The basic idea of this library is to detect languages by computing cosine similarity (unigrams, bigrams, etc.) between models and given texts. This is a very popular approach based on Salton & McGill model. Also you may take a look at "Foundations of statistical natural language processing" by Schutze.
This library ships with models for some common languages (currently english, spanish, italian, french and guarani). These models were generated from 200 books and 2000 Wikipedia articles for each language. You may generate your own models with the scripts (...look at the 'scripts' folder).
irb(main):001:0> require './language'
irb(main):002:0> include Language
irb(main):003:0> example = Text.new( 'this is a sample sentence' )
irb(main):004:0> example.language_detection().first
=> [:english, 54.26]
irb(main):005:0> another_example = Text.new( 'peteĩ tapiti opopo tapepe' )
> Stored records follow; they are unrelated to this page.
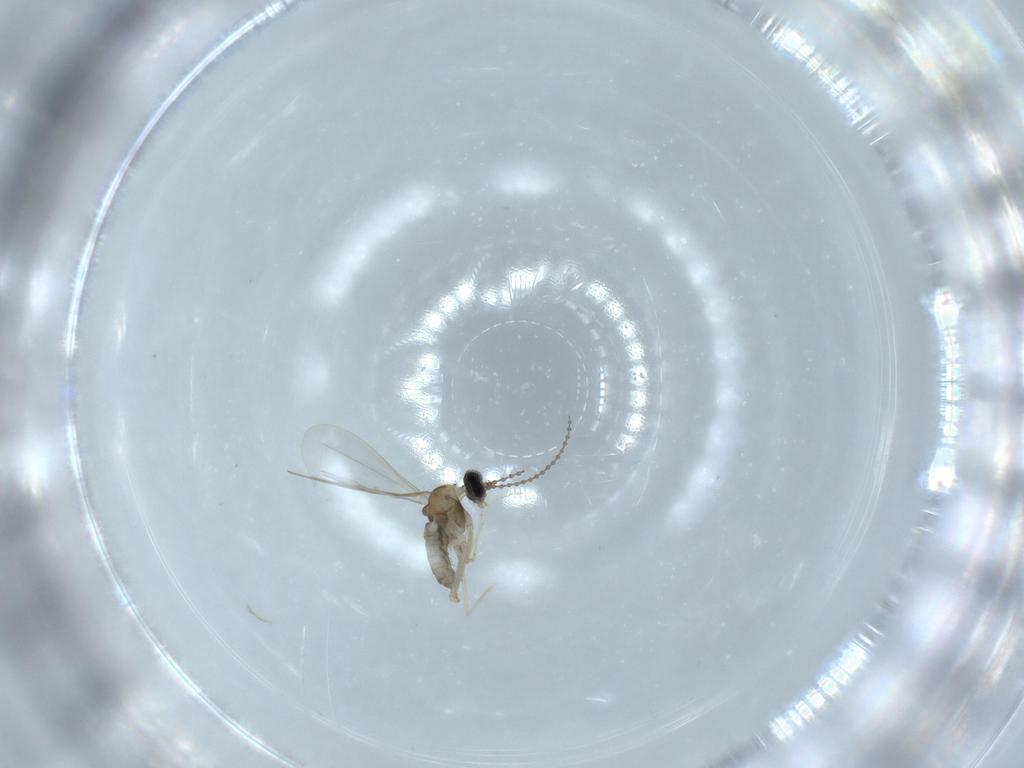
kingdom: Animalia
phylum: Arthropoda
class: Insecta
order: Diptera
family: Cecidomyiidae
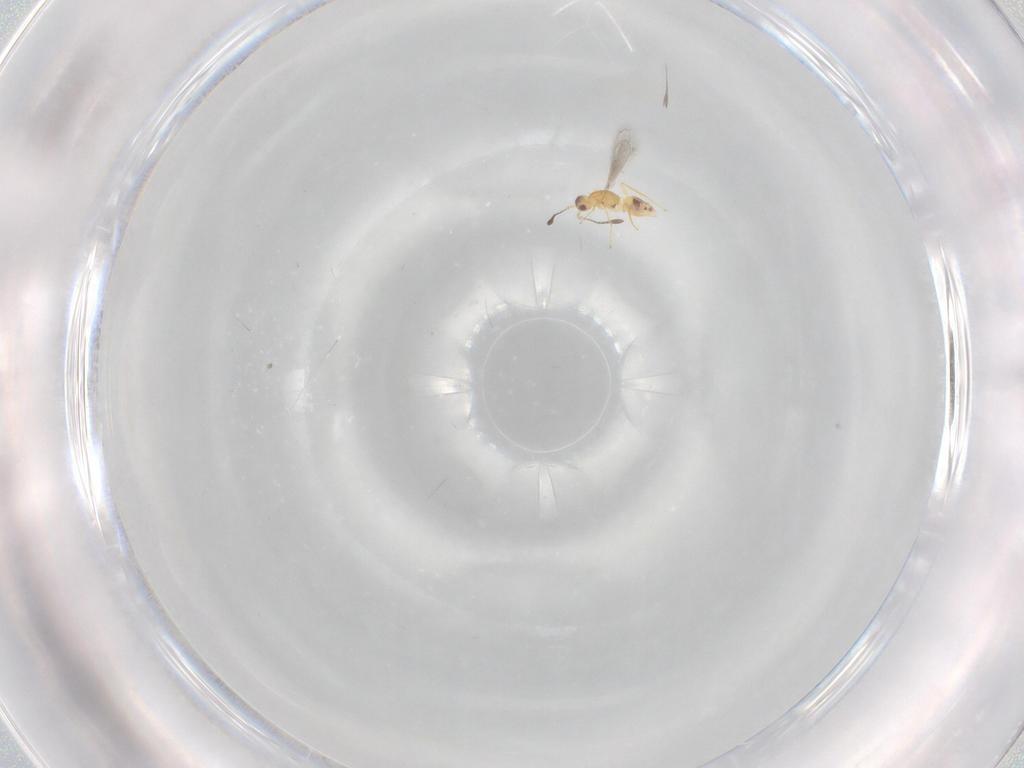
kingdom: Animalia
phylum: Arthropoda
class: Insecta
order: Hymenoptera
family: Mymaridae
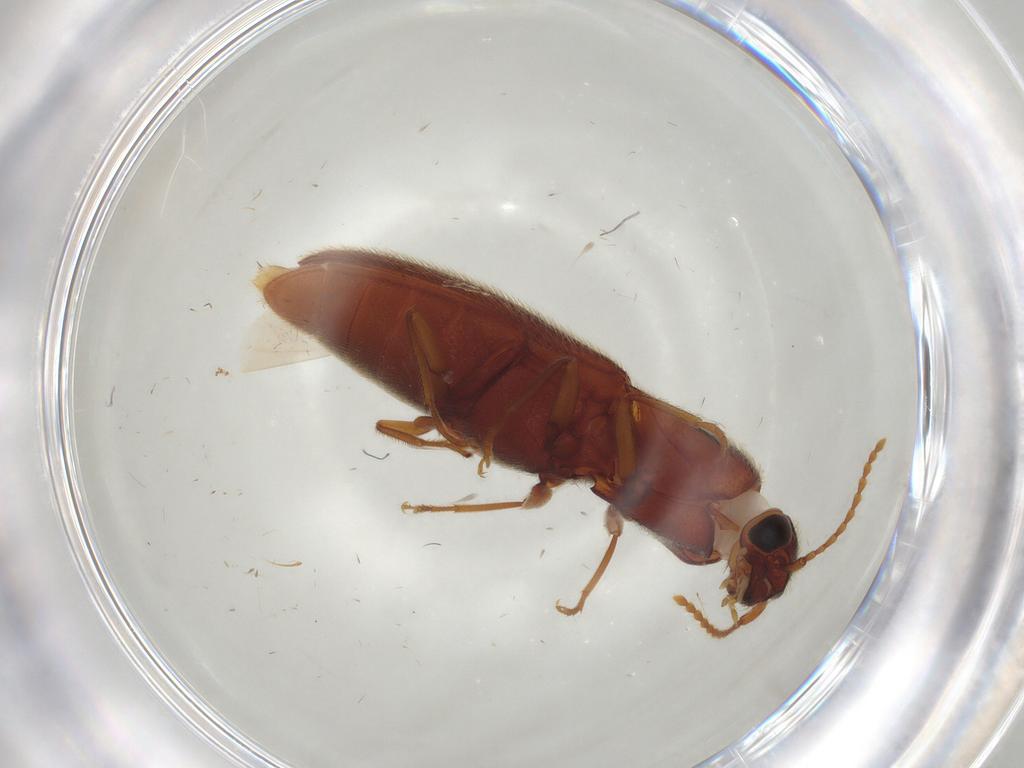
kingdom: Animalia
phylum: Arthropoda
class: Insecta
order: Coleoptera
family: Elateridae
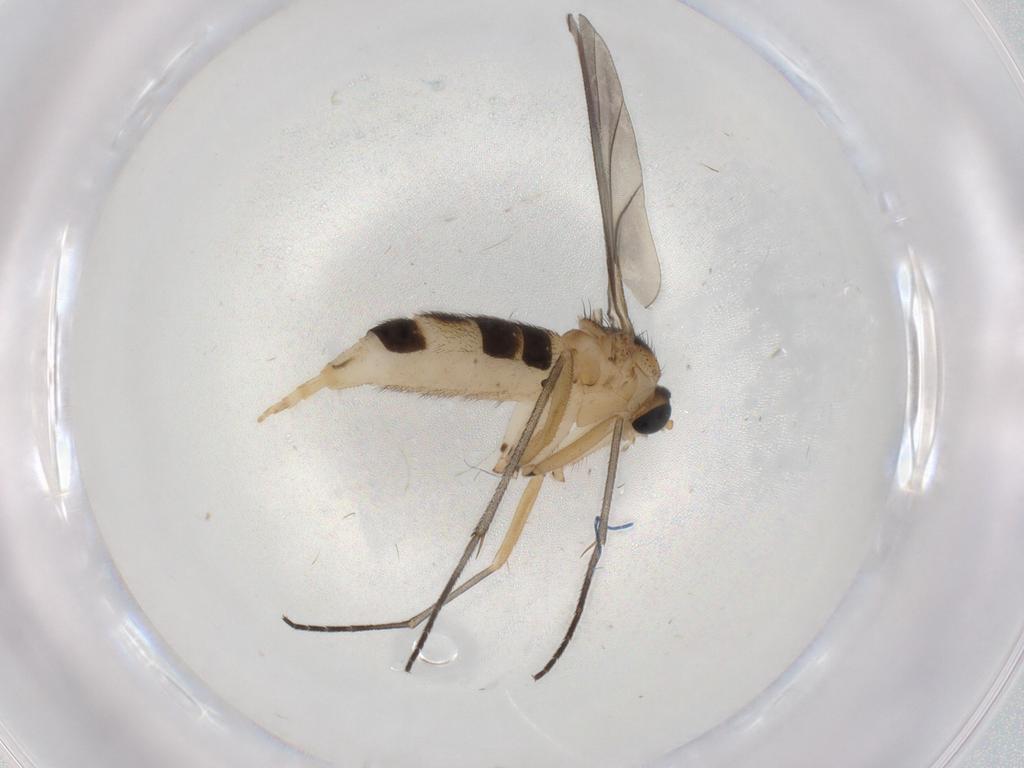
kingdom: Animalia
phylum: Arthropoda
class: Insecta
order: Diptera
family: Sciaridae
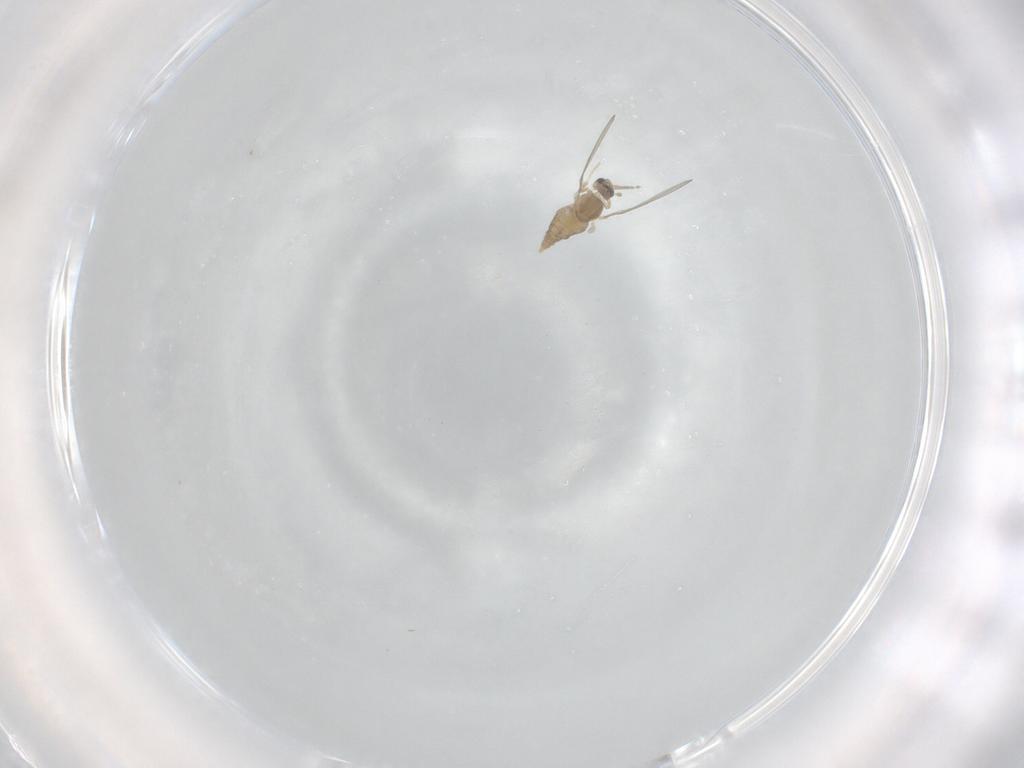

irb(main):006:0> another_example.language_detection().first
=> [:guarani, 59.22]
http://rlanguages.herokuapp.com/
(built with [sinatra] (http://www.sinatrarb.com/), [jquery] (http://jquery.com/) and [text-effects] (http://www.jsplugins.com/Scripts/Plugins/View/Jquery-Text-Effects/))
- Benchmarks (with different n-gram depths).
- Support for more languages.
- Multilingual processing (for spanglish, portuñol and jopará texts).